The change in lifestyle from student to work – Advice from a busy Recruitment Consultant

Posted on Friday, September 29, 2017 by Venn GroupNo comments

I recently graduated from the University of Greenwich where I enjoyed 3 years living the student lifestyle. Everything was very chilled, apart from those last minute deadlines when I was up until midnight to make sure they were hit! I had so much free time although everything had to work around a budget as I wasn’t working full time.


Once I graduated I realised I had suddenly fallen into the adult world where time is money and you have to be organised to things to get done.  I am now four months into my new role, working as a Recruitment Consultant within the fast paced Social Housing industry and have already realised things can get on top of you if you not organised.

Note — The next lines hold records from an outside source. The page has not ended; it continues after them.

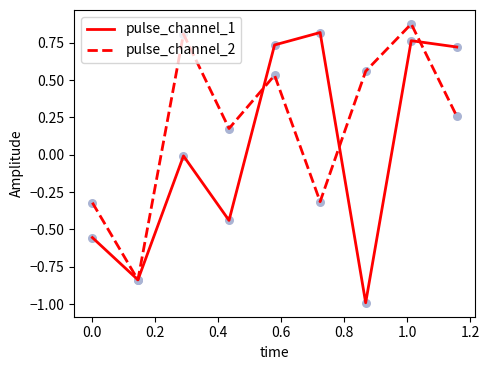

What is the lowest value of the pulse_channel_1 series?

-1.0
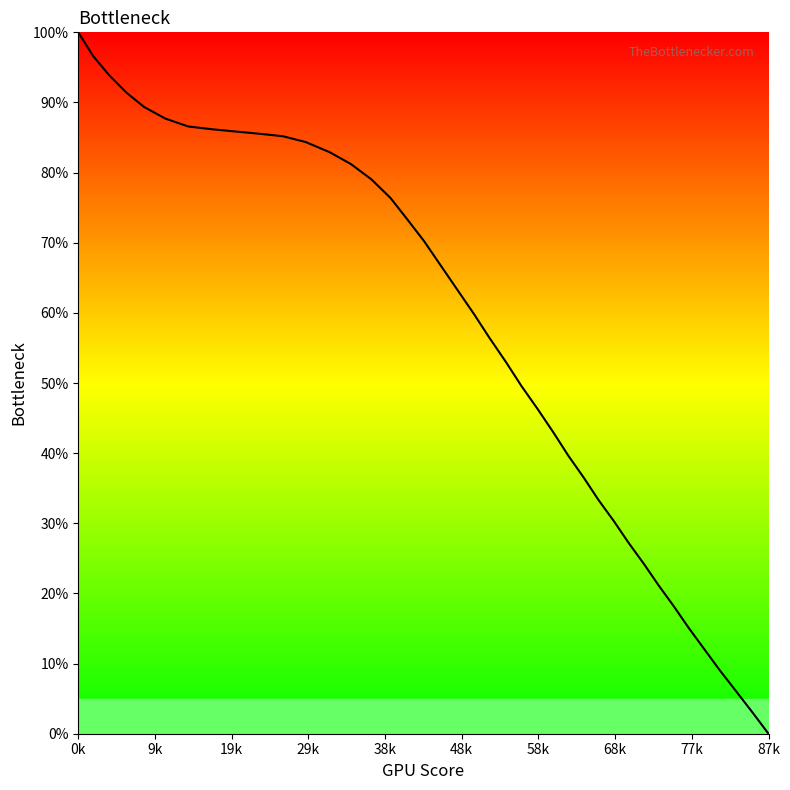

How many values are below 63?

20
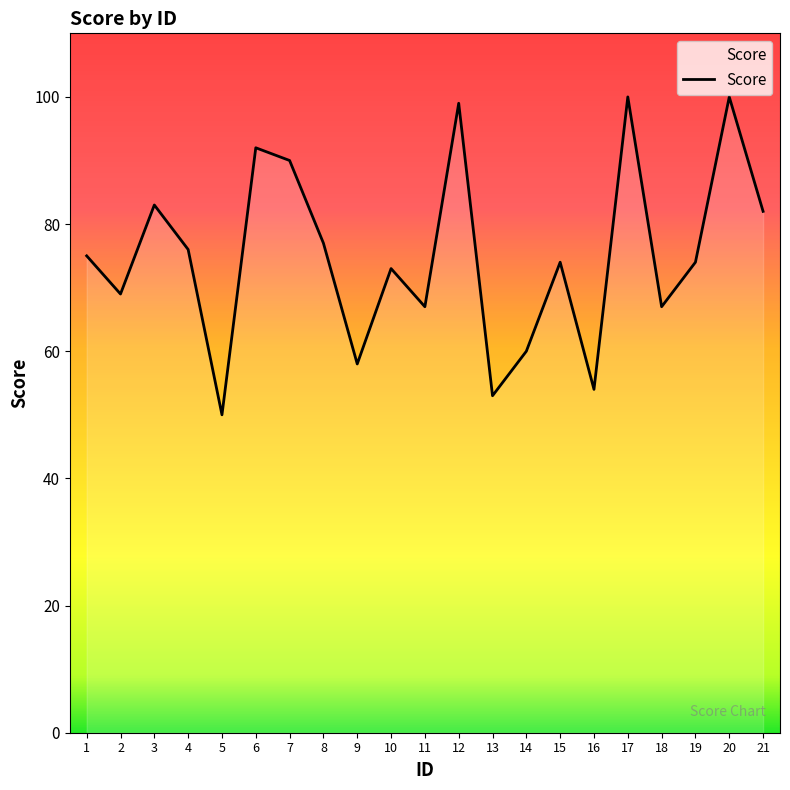

At which label does the data first exceed 74?

1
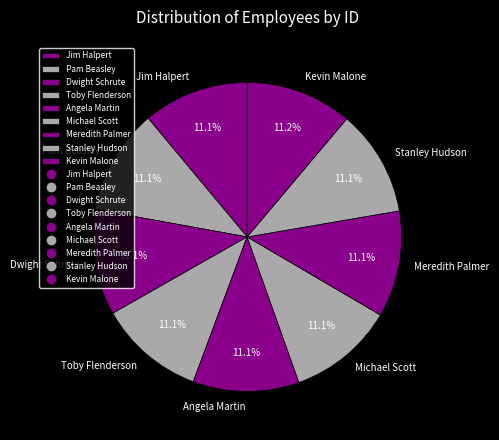

What is the ratio of the value at Jim Halpert to the value at Michael Scott?

1.0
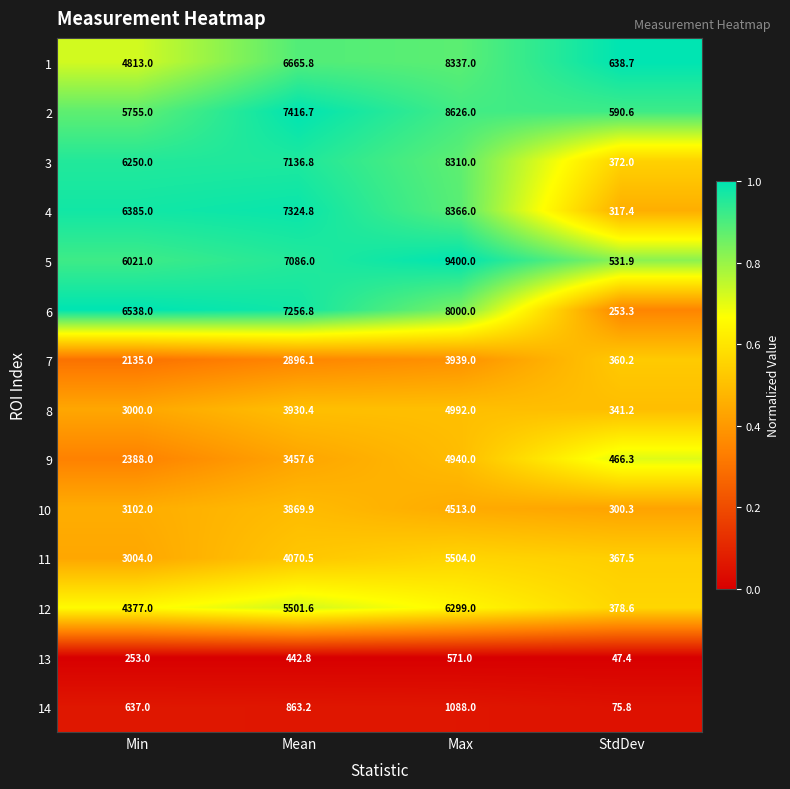

At which label does 3 reach its peak?

Max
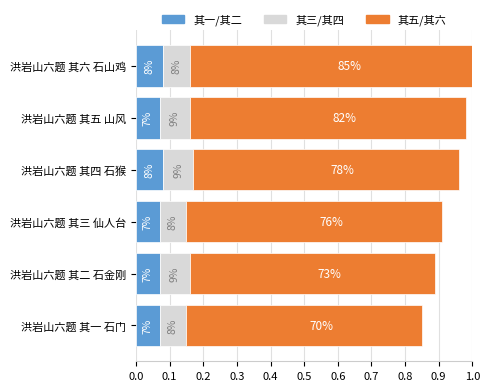

What is the lowest value of the 其一/其二 series?

0.1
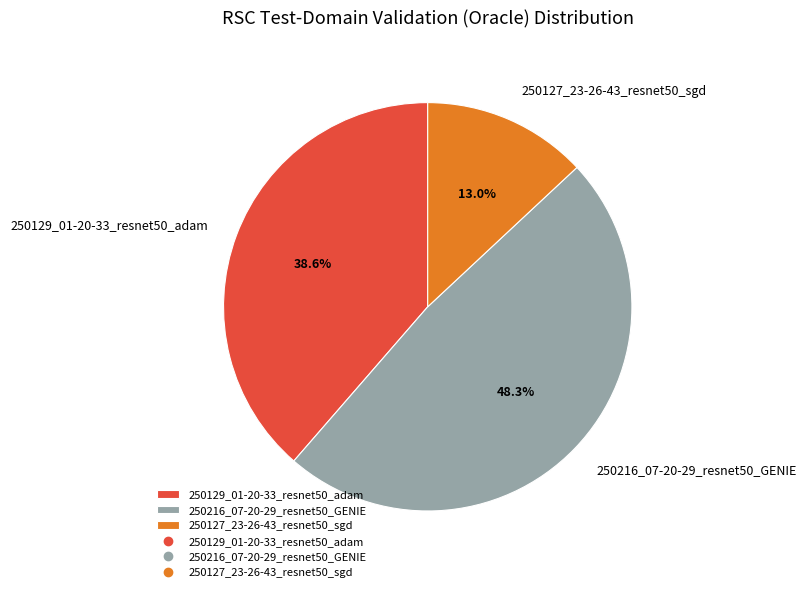

Approximately how many times larger is the value at 250129_01-20-33_resnet50_adam compared to 250216_07-20-29_resnet50_GENIE?

0.8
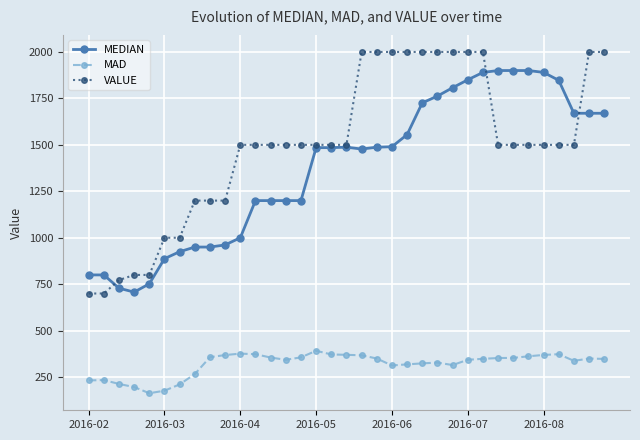

Count the VALUE values in the range 1200 to 2000.

28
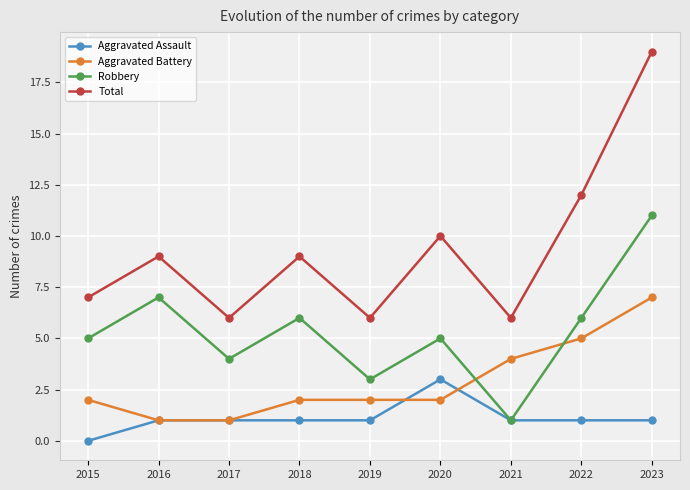

What are all the series names shown in the legend?

Aggravated Assault, Aggravated Battery, Robbery, Total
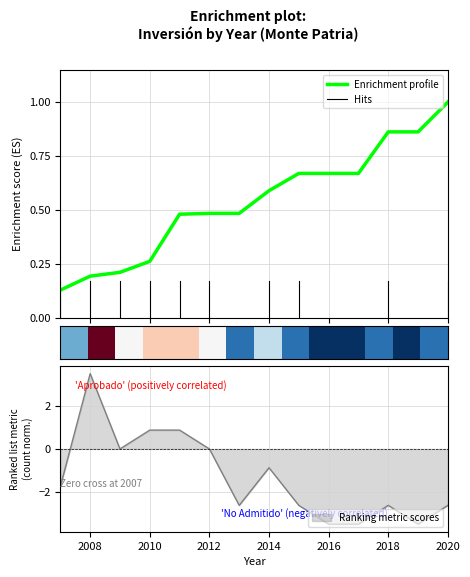

How many data points are less than -1?

8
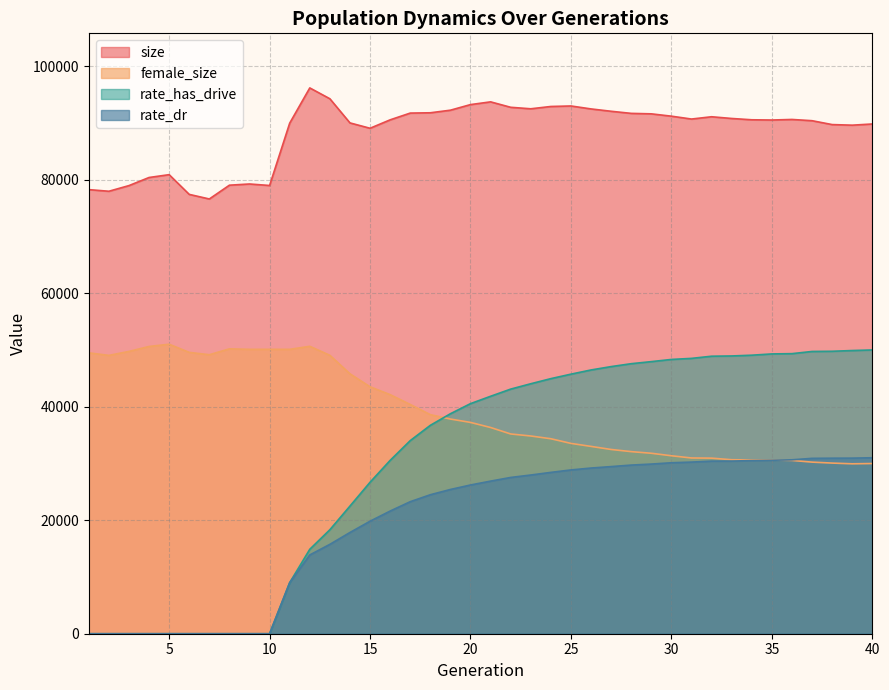

At which label is rate_has_drive closest to 24995?

15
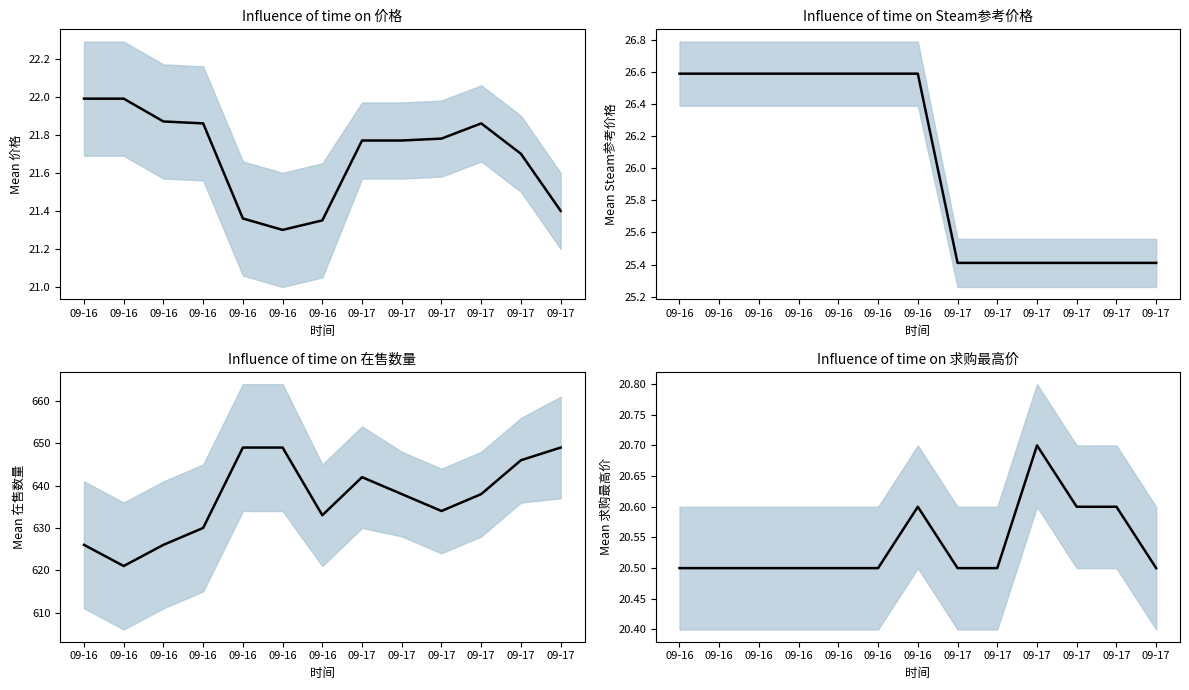

Which series has the largest total across all categories?

在售数量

Based on this I have put together five simple steps to get the most out of my personal life while being successful in recruitment:


Step 1 – Ensure you go to bed early, beauty sleep is important and it also means you will be focussed and start the day with a clear mind

Step 2 – Enjoy a big breakfast and make sure you consume two litres of water a day – although don’t drink too much or you will lose valuable time running to toilet all day!

Step 3 – Be active! – Go to the gym or get involved in other physical activity to keep yourself fit. It is best to get this done in the morning as (trust me) you will be tired by the end of the day, you don’t know exactly when you will finish plus there are so many other fun things that can distract you (let’s be honest, a glass of wine is far more appealing than 20 minutes on a cross-trainer after a hard day’s work!)

Step 4 – Plan your whole day first thing; this will mean you get the most out of your hours in the office

Step 5 – Try and stick to this plan although don’t beat yourself up if something changes – in the fast paced world of recruitment anything can happen and more than likely it will be out of your control!


Going from being a student to getting a “proper” job is hard, but that doesn’t mean it has to be a negative experience. If you are worried about starting work or struggling to make the transition then why not try these tips as I guarantee some will work for you.

What tips do you have? Please share them!